Botswana’s Treat All strategy that seeks to provide antiretroviral therapy to all citizens living with HIV\AIDS hangs in the balance following claims that the American Government is threatening to stop its financial aid.
The allegations were made by a member of the Public Accounts Committee (PAC) Dithapelo Keorapetse who appeared to have inside information on the internal affairs at the Ministry of Health.

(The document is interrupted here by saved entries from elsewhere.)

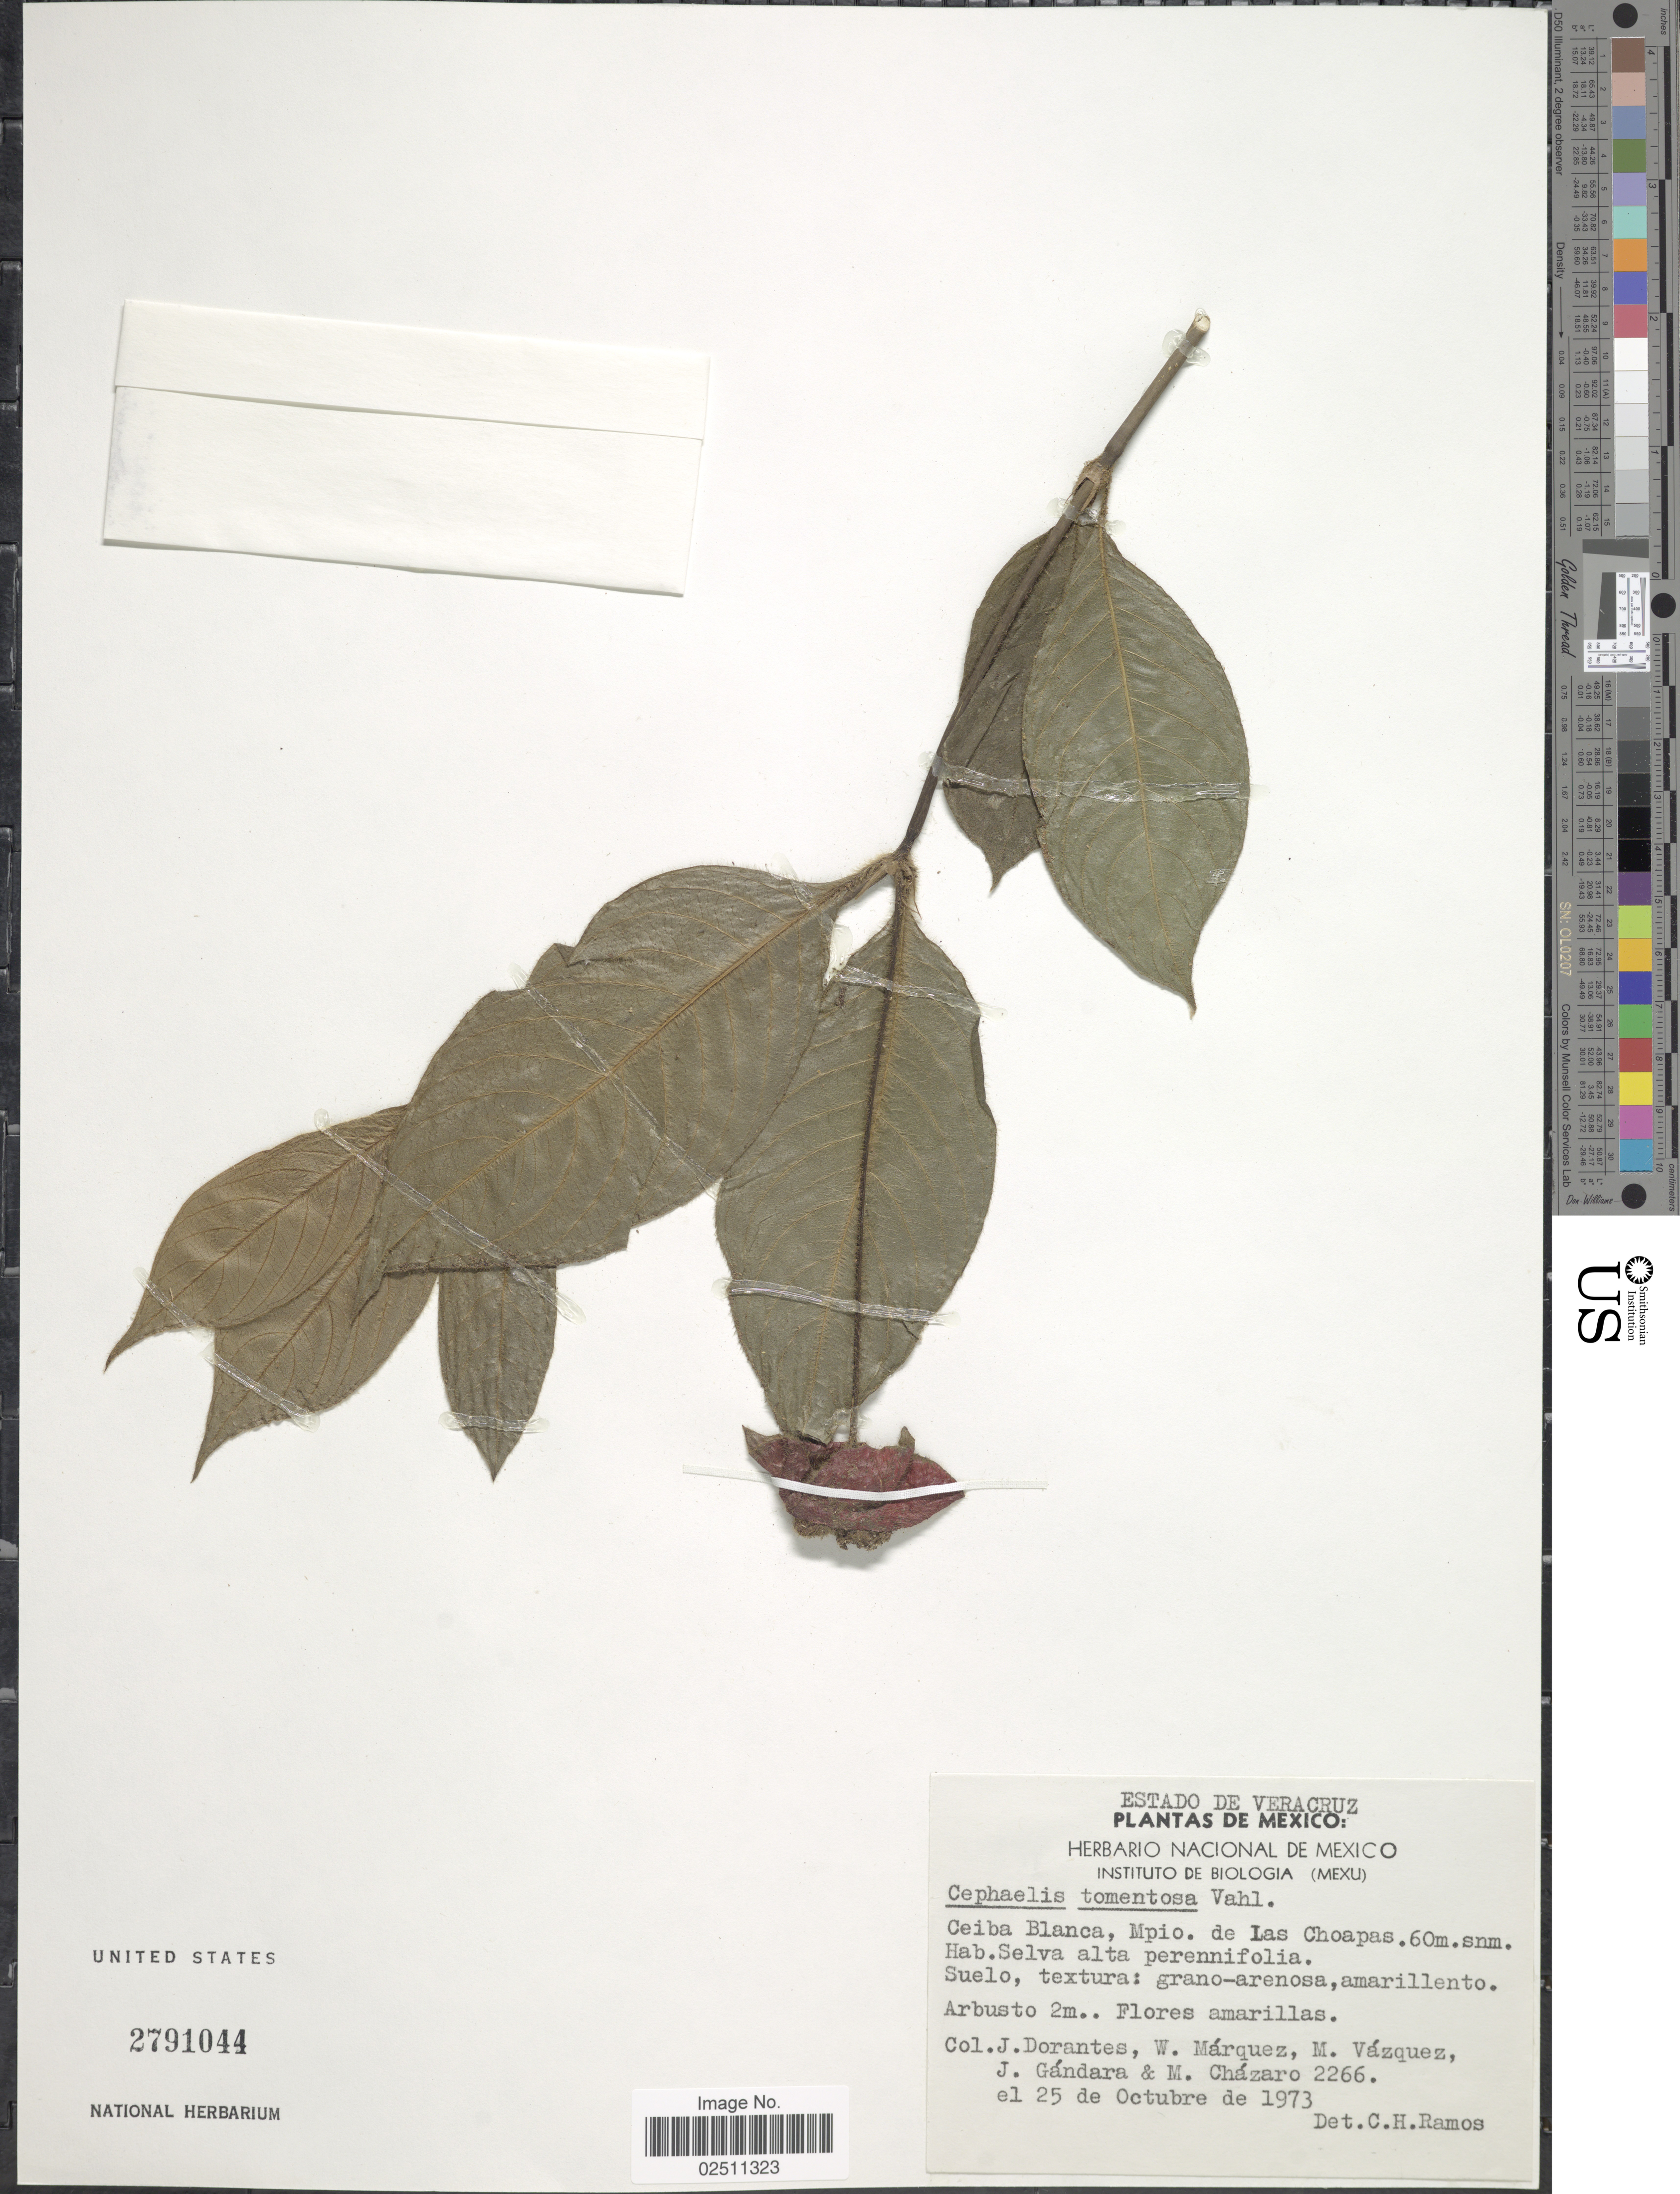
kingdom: Plantae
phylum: Tracheophyta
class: Magnoliopsida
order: Gentianales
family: Rubiaceae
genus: Psychotria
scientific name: Psychotria poeppigiana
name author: Müll. Arg.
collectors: J. Dorantes, W. Márquez, M. Vázquez, J. Gandara & M. Chazaro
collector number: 2266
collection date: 1973-10-25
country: Mexico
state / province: Veracruz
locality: Veracruz, Ceiba Blanca, Mpio. de Las Choapas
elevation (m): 60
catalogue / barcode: US 2791044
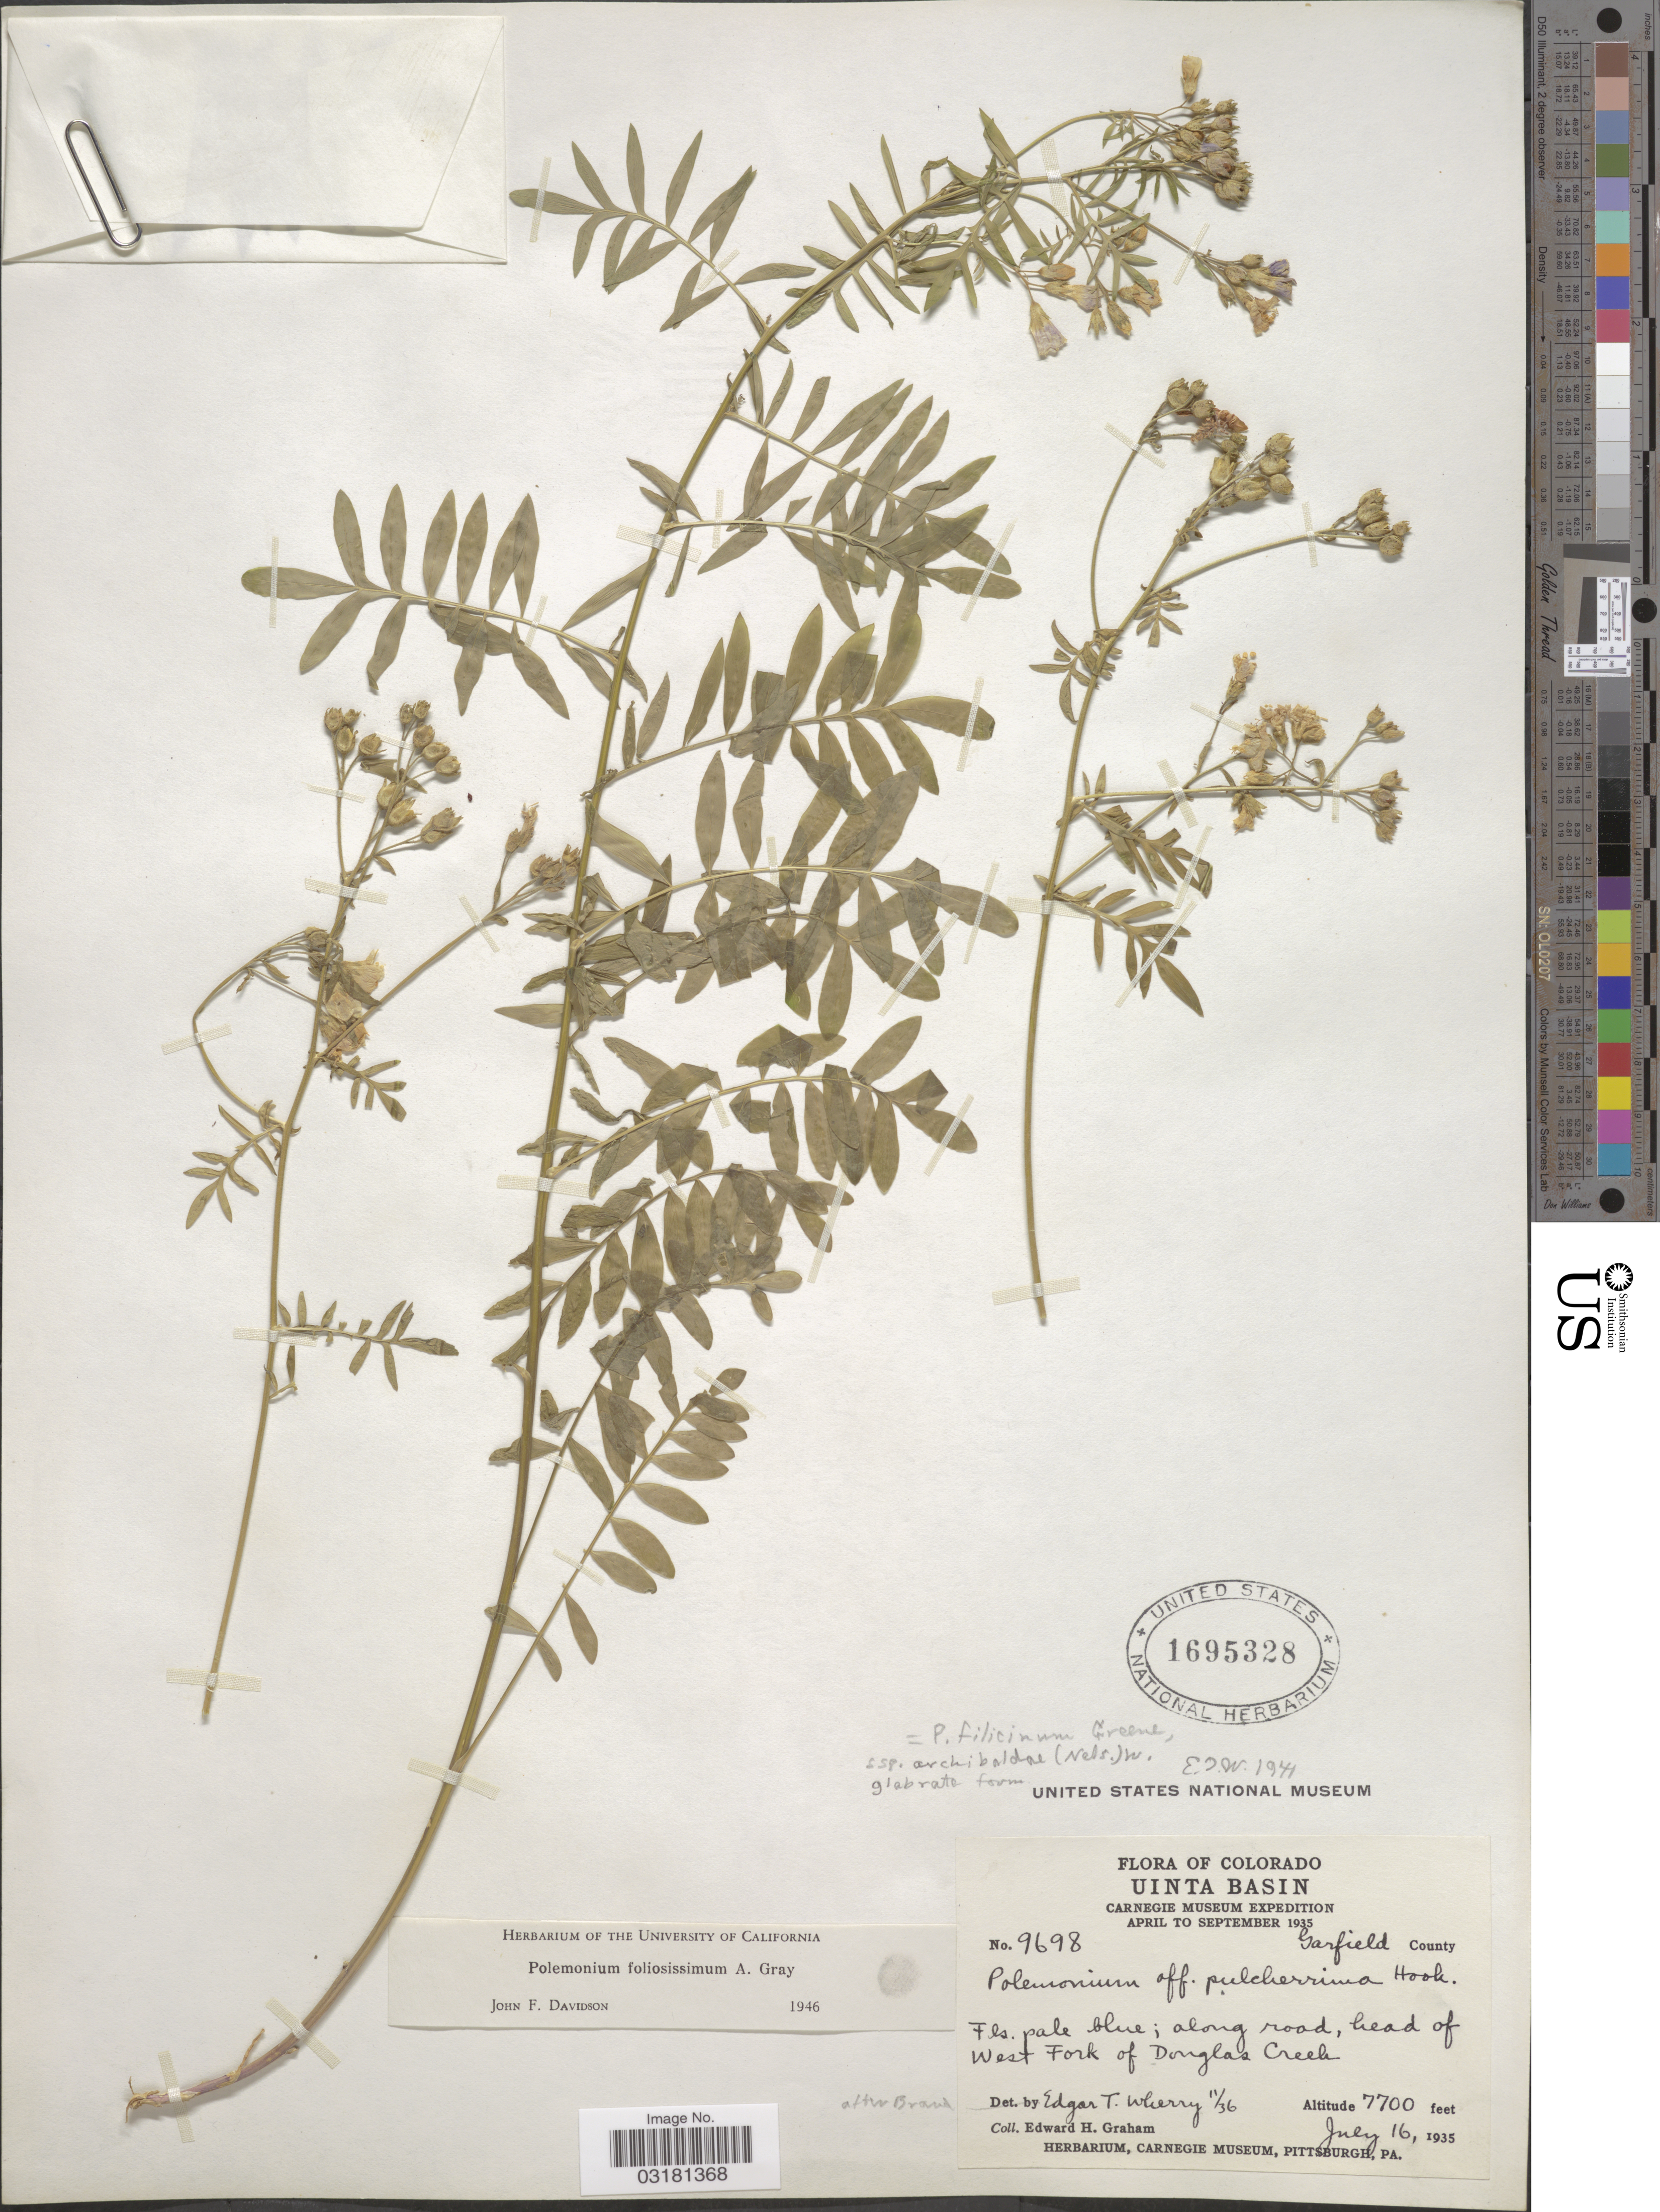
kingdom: Plantae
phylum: Tracheophyta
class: Magnoliopsida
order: Ericales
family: Polemoniaceae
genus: Polemonium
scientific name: Polemonium foliosissimum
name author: A. Gray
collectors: E. H. Graham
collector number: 9698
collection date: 1935-07-16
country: United States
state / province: Colorado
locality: Uinta Basin. Garfield County. Along road, head of West Fork of Douglas Creek.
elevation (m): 2347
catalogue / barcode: US 1695328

Keorapetse who is also a Member of Parliament for Selibe Phikwe West said the US Government had made an undertaking to support the initiative with P2 billion for drugs adding that that was why the initiative was adopted.
He said the understanding was that the Botswana Government would not incur additional costs.
He alleged that the American government later decided to pull out after they discovered that the company supplying drugs for the Treat All strategy is a British company; they had thought it would be a USA drug company. Sunday Standard reported last year that information surrounding procurement and financial details of dolutegravir, an HIV drug considered very expensive to be used on newly diagnosed HIV patients in Botswana was classified.
Experts say this is one of the most expensive health agreements ever reached by a government and pharmaceutical company in the sub-continent. ViiV is a global specialist HIV company partly owned by GlaxoSmithKline (GSK).
GSK is one of the world’s leading research-based pharmaceutical and healthcare companies.
The tender was announced by ViiV last year. Sunday Standard investigations revealed that at least 30 tablets of Tivicay costs around $1, 429, and 93.
Keorapetse said it was still unclear how the Ministry of Health identified the drug company and who negotiated the deal.
Responding to the allegations raised by Keorapetse, Permanent Secretary in the Ministry of Health Shenaz El-Halabi said she was not aware that the American Government intended to pull out of the Treat All strategy agreement. She said the agreement was that the Treat all Strategy was to start from last year when it was launched and last until 2020. She said that the funding from the US Government is in the region of $1.5 million.
Keorapetse further claimed that there are no malaria drugs at some facilities in areas where malaria is prevalent. He made reference to unconfirmed reports of expired malaria drugs which the ministry has kept secret. He asked what the value of the expired drugs was, and why the ministry was secretive about the issue.
He also challenged Shenaz to comment on allegations that the recent malaria outbreak was due to negligence on the part of the ministry which was sitting on expired drugs which could not be administered for preventive measures before the rainy season. He asked why the ministry did not conduct malaria spraying exercises before the recent rainy season to prevent the outbreaks which allegedly resulted in deaths that could have been avoided.
Shenaz denied that there were expired drugs at the Central Medical Stores.
Keorapetse also wanted Shenaz to explain why Government took a decision to deny all officers at D1 scale and below, who travel abroad on Government official missions, incidental expenses which they are entitled to.
Shenaz said if there is such a development the intention was not to cancel it but it was done for purposes of cost containment.
Keorapetse insisted that the Ministry should not compromise on that policy saying it could dent the country’s image when its officers are stranded overseas or failing to buy medication because they had not been given per diem.
Shenaz agreed that she would ensure that officers are provided with per diem when they travel overseas.
According to Keorapetse there are claims that the Ministry was diverting per diem due to officers below D1 scale towards financing the Treat All Strategy for HIV/AIDS. He also wanted to know why Ministry decided to adopt such a strategy if it was aware that funds were not available. He said that in rare cases where the per diem is given, junior officers (employees at D1 and bellow salary scale) are given 10% per diem regardless of the nature of their travel abroad as per the General Orders 109.9, while the senior management and executive staff enjoy at least 25% per diem.